===== TEXTO DO EXERCÍCIO =====
O Ministério Público da Bahia (MP-BA) emitiu uma recomendação administrativa com o objetivo de combater a poluição sonora no município de Central. A medida, publicada no Diário da Justiça Eletrônico nesta terça-feira (11), visa proteger a saúde pública e o meio ambiente, diante das constantes denúncias de excessos sonoros provenientes de estabelecimentos comerciais, veículos e eventos privados.
O MP-BA fundamentou a recomendação na Constituição Federal e em legislações específicas, como a Lei de Crimes Ambientais e a Lei de Contravenções Penais. O documento esclarece que o incômodo provocado por barulhos pode ocorrer a qualquer hora e não está restrito ao horário pós-22h, desmistificando a ideia de que existe uma permissibilidade nesse período.
A recomendação estabelece diretrizes rígidas para vários segmentos da sociedade. Proprietários de veículos e comerciantes devem evitar a utilização de som audível externamente e limitar o barulho durante horários críticos, com medidas que incluem o não uso de equipamentos sonoros de 20h às 8h, exceto em áreas adequadas e com isolamento acústico.
===== DADOS FORNECIDOS =====
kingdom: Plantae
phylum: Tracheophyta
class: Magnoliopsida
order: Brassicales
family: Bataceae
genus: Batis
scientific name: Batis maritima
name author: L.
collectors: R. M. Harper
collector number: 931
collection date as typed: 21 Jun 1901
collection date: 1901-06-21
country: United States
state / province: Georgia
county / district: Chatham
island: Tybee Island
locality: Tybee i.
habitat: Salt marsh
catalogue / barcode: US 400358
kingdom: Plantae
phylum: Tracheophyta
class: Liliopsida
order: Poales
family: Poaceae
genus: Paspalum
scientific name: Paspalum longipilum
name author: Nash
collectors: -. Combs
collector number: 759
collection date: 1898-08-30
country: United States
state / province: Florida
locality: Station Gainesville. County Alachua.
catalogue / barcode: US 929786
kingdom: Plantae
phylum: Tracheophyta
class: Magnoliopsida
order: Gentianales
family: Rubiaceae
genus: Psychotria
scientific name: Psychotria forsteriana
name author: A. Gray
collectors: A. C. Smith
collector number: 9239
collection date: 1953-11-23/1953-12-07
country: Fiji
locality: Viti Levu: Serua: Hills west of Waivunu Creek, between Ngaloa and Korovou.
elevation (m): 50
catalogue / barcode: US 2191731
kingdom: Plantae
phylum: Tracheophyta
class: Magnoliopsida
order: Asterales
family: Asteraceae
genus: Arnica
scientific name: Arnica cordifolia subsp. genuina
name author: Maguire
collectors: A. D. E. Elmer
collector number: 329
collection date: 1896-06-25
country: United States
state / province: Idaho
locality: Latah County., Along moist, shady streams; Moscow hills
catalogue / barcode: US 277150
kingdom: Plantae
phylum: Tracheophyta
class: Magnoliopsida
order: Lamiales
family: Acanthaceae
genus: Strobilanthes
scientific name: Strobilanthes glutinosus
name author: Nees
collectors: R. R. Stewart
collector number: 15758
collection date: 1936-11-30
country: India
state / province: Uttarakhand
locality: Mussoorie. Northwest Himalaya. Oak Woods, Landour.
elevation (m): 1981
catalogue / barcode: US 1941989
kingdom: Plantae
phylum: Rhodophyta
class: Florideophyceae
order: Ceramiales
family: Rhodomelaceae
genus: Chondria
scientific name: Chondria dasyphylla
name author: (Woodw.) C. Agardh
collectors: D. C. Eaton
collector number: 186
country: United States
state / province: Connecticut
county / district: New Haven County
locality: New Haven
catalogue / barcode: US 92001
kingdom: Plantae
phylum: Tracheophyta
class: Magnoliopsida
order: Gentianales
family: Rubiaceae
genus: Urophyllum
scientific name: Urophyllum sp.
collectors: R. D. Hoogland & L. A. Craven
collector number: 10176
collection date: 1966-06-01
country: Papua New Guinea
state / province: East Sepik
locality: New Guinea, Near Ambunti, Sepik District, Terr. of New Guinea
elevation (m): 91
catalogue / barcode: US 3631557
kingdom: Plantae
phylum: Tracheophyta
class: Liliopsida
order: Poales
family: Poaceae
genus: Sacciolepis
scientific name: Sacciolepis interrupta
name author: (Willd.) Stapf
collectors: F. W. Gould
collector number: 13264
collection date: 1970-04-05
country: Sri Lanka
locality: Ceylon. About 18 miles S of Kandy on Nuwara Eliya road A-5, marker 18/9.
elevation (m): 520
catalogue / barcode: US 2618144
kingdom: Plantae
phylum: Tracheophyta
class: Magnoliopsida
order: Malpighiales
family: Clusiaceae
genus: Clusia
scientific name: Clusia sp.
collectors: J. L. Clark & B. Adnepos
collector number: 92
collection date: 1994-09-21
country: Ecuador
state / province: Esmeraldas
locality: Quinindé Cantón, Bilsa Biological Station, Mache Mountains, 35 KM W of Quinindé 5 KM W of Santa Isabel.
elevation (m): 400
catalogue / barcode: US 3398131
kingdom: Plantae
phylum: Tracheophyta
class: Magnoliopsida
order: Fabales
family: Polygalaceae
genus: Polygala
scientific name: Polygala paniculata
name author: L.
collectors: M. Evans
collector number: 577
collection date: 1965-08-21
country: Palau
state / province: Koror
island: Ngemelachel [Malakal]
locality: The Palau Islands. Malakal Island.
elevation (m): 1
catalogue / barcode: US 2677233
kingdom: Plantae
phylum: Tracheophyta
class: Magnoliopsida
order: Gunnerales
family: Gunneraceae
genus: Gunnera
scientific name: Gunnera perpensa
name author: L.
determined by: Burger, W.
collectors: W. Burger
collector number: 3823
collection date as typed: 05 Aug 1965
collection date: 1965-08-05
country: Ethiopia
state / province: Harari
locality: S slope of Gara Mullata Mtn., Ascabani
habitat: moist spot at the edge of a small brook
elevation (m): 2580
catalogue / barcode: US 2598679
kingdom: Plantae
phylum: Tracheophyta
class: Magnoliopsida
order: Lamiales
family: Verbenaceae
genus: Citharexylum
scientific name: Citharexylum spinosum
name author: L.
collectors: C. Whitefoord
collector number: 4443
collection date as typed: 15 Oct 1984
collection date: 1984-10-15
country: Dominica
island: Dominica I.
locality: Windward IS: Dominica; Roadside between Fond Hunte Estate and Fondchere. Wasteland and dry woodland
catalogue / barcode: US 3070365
=====
O QUE FAZER 1
Reproduza o trecho do texto sobre poluição sonora em Central que começa em "O MP-BA fundamentou" e termina em "com isolamento acústico.".
O QUE FAZER 2
Liste as leis citadas no texto sobre poluição sonora em Central como base da recomendação do MP-BA.
O QUE FAZER 3
Retome o texto sobre poluição sonora em Central e escreva a continuação, começando logo depois da última frase.

RESPOSTA FINAL 1
O MP-BA fundamentou a recomendação na Constituição Federal e em legislações específicas, como a Lei de Crimes Ambientais e a Lei de Contravenções Penais. O documento esclarece que o incômodo provocado por barulhos pode ocorrer a qualquer hora e não está restrito ao horário pós-22h, desmistificando a ideia de que existe uma permissibilidade nesse período.
A recomendação estabelece diretrizes rígidas para vários segmentos da sociedade. Proprietários de veículos e comerciantes devem evitar a utilização de som audível externamente e limitar o barulho durante horários críticos, com medidas que incluem o não uso de equipamentos sonoros de 20h às 8h, exceto em áreas adequadas e com isolamento acústico.

RESPOSTA FINAL 2
Constituição Federal
Lei de Crimes Ambientais
Lei de Contravenções Penais

RESPOSTA FINAL 3
A prefeitura de Central também foi instruída a não conceder alvarás a estabelecimentos que não respeitem as normas de proteção acústica. Além disso, o MP-BA sugere que a polícia utilize decibelímetros para fiscalizar e coibir abusos. Vereadores foram recomendados a elaborar uma lei municipal que regulamente o uso de sons, após audiências públicas para considerar as necessidades da população.
Outras entidades, como a Polícia Militar, Polícia Civil e a Câmara de Dirigentes Lojas (CDL), também estão sendo convocadas a participar do processo, com foco em campanhas educativas e fiscalização. O MP-BA estabeleceu um prazo de 30 dias para que os destinatários relatem as ações tomadas em resposta à recomendação.